§ 学習用テキスト:
◆ ◆ ◆
2006 Fiscal Year Annual Research Report
ロマネスク建築における造形原理としての寸法に関する研究
Project/Area Number |
15360328
|
Research Institution | Kyoto Institute of Technology |
Principal Investigator |
西田 雅嗣 京都工芸繊維大学, 工芸科学研究科, 助教授 (80198473)
|
Keywords | 建築史・意匠 / 美術史 / 西洋中世史学 / 芸術学 / 歴史的造形理論 / 計量史 / 国際研究者交流 / フランス |
Research Abstract |
・実測調査を実施した。フランス、プロヴァンス地方のル・トロネ修道院とラ・セル修道院、ブルゴー二そ地方のテゼ教会堂とアムニ教会堂の二棟の単身廊小規模教会堂の平面の実測調査を行い、寸法の実測データを収集し、実測平面図を作成した。ル・トロネについては、これで、修道院の主要部分の全てについて平面の実測を完了し、細部に至るまで寸法データを収集でき、精緻な実測平面図が完成した。ル・トロネと関係のあるとされるラ・セルについても、修道院のかなりの部分の調査を行い、寸法め収集、整理、精緻な実測平面図の作成を行った。 ・ル・トロネとラ・セルの建築的関係が、寸法の上からも検証できた。同じものさしの使用、同じ寸法体系が幾つかの部分に検証できた。考察結果は、2007年14月の建築史学会にて口頭発表された。 ・テゼの教会堂についても、寸法の分析を通してその建設過程が明らかとなり、幾つかの建設段階を明かにすることが出来た。結果は2007年度の日本建築学会大会で発表される。 ・研究当初の目論み通り、本年の実測調査、分析の結果も、ロマネスクの宗教建築における寸法の二重の意味-建設の技術的意味と空聞に聖性を付与する霊性表現としての意味-を明らかにした。造形原理としての寸法に二重の役割-技術的役割と意味を付与する象徴的役割-が検証できた。個別の検討結果の論文発表は平成18年度も行ったが、未発表の個別事例の発表とともに、現在、個別事例を総合して、ロマネスクの造形原理としての寸法のあり方に関する総括的考察とその論文発表準備を行っている。今回検討した全ての事例にわたって、共通した建築的現れとして重層する二重の意味と役割を寸法に読み取ることが出来る。 ・データベースとしての実測寸法値、実測図面、画像情報の整理は、概ね終えることが出来た。 ・フランスでの論文発表に備えての海外共同研究者との打合せを持ち、発表の可能性を得た。
◆ ◆ ◆
§ 入力データ:
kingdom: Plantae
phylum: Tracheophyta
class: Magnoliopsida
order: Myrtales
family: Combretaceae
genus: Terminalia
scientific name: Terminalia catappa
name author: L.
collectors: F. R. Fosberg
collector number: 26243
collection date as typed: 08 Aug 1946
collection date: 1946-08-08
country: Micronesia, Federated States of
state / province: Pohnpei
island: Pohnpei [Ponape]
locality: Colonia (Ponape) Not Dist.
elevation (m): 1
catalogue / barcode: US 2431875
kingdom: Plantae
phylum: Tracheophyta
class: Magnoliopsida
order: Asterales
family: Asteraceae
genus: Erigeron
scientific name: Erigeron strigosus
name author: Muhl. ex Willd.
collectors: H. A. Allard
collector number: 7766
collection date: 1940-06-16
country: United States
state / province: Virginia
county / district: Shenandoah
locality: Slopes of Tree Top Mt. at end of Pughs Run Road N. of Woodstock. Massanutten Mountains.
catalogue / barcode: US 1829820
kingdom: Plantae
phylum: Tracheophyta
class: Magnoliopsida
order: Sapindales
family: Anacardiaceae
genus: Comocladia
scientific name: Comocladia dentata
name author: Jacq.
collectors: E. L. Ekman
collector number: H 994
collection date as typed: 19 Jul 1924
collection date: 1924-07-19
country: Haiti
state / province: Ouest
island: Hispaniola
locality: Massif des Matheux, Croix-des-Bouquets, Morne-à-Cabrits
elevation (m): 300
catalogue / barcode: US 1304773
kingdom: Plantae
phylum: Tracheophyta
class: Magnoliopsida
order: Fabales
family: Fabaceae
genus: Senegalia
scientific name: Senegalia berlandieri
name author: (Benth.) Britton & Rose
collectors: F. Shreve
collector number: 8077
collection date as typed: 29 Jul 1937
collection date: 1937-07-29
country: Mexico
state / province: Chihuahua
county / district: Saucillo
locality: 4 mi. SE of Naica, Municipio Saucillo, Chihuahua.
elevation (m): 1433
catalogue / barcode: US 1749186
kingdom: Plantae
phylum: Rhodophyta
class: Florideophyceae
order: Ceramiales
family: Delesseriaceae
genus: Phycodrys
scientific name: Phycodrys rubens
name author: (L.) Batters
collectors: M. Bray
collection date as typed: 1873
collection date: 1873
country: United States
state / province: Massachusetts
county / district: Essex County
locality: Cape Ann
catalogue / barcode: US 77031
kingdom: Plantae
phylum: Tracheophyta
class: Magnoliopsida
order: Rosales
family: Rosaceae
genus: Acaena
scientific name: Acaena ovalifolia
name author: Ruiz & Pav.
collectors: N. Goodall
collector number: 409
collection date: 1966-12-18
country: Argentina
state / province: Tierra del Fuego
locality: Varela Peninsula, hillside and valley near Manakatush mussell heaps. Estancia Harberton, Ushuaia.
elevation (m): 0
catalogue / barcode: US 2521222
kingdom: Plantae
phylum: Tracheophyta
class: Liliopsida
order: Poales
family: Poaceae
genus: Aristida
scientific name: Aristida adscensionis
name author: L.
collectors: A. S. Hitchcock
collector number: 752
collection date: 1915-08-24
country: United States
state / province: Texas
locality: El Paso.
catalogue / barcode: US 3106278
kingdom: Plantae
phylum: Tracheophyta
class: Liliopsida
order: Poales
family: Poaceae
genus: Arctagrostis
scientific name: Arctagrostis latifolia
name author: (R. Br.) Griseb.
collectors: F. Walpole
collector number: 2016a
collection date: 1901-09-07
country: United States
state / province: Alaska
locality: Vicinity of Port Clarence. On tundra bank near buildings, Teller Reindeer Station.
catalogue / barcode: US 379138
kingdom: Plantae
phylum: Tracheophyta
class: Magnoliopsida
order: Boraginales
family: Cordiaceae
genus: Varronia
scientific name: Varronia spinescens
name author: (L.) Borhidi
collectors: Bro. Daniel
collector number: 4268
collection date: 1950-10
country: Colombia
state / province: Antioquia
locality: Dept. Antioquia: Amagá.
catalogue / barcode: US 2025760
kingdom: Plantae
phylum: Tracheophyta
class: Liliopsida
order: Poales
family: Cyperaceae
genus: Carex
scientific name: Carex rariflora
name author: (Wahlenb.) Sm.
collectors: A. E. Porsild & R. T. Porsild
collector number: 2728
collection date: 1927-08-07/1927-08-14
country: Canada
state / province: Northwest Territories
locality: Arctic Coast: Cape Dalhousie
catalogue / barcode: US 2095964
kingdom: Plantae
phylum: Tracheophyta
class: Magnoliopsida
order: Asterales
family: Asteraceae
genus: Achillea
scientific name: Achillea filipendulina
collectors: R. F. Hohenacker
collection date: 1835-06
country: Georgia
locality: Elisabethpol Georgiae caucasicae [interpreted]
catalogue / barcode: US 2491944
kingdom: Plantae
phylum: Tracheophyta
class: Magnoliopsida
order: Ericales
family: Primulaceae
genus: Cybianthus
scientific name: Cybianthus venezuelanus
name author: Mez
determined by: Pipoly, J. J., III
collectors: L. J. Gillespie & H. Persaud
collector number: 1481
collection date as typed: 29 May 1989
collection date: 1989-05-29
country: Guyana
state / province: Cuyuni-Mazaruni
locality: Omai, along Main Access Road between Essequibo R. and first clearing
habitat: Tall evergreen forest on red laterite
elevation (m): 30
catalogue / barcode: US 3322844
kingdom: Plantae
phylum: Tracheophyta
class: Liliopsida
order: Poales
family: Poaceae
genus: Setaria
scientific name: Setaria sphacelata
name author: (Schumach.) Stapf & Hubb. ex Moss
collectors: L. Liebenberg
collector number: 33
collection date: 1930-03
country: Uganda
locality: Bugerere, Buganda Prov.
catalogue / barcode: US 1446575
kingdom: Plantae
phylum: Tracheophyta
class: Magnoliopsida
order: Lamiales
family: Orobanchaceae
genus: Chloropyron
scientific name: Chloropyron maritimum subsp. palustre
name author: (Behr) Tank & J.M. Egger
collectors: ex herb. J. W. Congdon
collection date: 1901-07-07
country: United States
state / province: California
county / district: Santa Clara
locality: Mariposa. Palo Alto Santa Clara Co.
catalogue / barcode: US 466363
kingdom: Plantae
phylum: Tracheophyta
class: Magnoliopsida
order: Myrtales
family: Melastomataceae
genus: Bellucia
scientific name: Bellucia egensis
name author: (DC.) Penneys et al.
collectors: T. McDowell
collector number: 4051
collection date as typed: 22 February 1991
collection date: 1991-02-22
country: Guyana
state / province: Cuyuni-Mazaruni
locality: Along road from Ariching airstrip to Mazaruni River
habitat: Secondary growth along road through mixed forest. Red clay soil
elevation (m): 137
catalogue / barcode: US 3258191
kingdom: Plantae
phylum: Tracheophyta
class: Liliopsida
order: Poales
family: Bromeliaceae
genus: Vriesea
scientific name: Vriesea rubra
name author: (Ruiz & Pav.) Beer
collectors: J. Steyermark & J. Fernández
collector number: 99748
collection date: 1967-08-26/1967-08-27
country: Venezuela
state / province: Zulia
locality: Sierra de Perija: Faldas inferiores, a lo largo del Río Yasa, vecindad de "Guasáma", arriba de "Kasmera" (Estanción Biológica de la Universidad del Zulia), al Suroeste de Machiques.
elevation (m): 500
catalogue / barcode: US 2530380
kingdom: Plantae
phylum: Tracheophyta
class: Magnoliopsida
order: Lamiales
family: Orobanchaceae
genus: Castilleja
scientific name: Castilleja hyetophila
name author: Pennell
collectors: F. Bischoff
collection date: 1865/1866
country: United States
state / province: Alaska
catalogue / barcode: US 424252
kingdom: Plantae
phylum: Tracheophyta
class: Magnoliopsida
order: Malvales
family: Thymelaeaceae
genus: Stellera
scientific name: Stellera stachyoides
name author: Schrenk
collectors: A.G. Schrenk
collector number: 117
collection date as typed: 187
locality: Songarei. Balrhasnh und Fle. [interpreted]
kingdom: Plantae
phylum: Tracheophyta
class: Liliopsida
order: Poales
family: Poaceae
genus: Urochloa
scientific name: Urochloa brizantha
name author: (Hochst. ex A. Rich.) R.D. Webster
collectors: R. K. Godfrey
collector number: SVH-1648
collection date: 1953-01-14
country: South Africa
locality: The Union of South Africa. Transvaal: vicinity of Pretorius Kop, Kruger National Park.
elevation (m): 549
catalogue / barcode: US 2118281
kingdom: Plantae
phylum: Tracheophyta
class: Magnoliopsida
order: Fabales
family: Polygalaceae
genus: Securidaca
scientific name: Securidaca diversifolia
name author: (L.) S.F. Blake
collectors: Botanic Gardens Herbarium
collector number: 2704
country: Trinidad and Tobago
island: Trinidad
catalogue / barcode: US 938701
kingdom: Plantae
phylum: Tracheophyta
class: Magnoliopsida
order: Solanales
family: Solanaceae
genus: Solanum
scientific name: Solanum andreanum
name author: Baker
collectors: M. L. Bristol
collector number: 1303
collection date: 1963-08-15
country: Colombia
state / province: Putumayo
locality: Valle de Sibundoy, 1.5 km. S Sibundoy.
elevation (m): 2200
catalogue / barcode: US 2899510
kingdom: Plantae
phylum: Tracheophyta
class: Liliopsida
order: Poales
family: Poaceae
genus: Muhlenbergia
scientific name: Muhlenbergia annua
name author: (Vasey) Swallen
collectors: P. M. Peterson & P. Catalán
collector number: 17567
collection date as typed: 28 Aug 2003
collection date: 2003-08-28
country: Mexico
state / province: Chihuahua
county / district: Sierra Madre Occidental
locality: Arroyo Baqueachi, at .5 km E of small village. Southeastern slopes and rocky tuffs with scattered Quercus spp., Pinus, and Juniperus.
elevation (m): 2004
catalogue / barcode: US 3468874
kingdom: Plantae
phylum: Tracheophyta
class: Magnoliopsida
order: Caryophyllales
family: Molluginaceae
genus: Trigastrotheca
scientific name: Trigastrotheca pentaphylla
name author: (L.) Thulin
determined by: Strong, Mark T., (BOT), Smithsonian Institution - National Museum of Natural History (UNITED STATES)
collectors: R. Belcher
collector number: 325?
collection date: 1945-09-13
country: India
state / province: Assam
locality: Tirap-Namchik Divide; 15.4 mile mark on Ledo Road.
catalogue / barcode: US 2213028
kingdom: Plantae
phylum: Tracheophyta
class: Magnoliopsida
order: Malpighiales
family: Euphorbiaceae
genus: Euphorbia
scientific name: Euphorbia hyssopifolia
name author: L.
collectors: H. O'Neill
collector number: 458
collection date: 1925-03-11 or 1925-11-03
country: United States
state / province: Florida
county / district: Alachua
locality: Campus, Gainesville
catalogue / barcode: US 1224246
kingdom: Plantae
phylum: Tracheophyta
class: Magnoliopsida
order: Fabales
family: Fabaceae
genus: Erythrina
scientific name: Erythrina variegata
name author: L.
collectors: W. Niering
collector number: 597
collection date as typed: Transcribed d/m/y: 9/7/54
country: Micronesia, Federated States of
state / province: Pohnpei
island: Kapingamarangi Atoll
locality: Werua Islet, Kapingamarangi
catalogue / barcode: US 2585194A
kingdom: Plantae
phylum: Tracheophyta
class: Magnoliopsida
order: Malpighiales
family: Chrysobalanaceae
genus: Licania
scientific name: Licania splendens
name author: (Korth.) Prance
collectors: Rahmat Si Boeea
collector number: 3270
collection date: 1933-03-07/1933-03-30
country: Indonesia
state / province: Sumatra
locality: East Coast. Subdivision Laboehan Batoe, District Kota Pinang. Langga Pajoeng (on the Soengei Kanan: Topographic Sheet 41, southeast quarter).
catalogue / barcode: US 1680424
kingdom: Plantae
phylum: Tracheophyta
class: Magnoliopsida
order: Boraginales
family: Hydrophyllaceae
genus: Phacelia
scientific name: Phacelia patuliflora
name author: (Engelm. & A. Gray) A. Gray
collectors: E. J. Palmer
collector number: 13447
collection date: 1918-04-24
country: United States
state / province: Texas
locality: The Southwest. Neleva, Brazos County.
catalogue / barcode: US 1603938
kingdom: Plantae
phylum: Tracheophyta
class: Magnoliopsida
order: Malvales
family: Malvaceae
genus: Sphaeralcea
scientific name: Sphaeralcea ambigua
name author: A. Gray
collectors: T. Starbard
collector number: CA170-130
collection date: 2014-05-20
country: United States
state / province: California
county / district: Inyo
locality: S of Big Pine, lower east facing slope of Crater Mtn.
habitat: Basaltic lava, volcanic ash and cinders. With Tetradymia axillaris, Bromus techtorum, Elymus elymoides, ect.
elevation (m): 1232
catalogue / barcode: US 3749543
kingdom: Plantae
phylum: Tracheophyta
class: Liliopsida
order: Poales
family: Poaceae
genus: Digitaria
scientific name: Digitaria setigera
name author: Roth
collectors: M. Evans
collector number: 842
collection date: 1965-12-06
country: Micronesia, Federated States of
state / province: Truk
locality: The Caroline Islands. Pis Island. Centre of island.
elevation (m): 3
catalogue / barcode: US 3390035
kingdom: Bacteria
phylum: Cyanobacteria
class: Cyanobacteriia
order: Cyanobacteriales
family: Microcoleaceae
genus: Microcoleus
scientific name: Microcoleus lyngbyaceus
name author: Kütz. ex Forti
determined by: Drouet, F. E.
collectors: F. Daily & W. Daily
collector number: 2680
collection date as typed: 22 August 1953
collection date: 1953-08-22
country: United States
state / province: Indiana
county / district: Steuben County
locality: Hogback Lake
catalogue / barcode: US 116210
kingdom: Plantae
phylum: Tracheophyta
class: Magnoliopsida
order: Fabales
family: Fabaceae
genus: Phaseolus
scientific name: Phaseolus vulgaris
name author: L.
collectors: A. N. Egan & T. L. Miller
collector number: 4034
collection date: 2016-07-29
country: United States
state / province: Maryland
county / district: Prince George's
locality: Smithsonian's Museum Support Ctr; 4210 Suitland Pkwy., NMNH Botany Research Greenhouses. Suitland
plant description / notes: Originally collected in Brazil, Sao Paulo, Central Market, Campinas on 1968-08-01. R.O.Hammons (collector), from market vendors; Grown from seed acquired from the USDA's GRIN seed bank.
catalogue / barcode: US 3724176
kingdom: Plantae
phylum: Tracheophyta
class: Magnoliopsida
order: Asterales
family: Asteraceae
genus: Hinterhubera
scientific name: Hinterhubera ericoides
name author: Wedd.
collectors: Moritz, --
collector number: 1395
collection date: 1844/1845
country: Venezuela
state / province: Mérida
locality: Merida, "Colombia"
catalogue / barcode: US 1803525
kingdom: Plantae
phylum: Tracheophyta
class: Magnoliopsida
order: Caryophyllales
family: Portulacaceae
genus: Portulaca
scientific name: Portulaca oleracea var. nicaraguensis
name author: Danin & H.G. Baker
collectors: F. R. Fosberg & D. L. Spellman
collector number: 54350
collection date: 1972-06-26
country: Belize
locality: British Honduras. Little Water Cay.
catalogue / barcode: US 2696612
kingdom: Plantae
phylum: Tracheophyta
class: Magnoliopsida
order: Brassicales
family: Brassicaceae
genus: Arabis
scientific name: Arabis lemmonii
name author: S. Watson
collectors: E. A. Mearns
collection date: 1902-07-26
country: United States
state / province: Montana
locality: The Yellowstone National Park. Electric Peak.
◆ ◆ ◆
§ 設問:
A: 学習用テキストにある次の一文を英語に訳せ。「データベースとしての実測寸法値、実測図面、画像情報の整理は、概ね終えることが出来た。」
B: 学習用テキストによると、ル・トロネとの建築的関係が寸法の上からも検証できたのはどの修道院か。

§ 設問別の解答:
A: The organization of the measured dimension values, measured drawings, and image information as a database was largely completed.

B: ラ・セル修道院。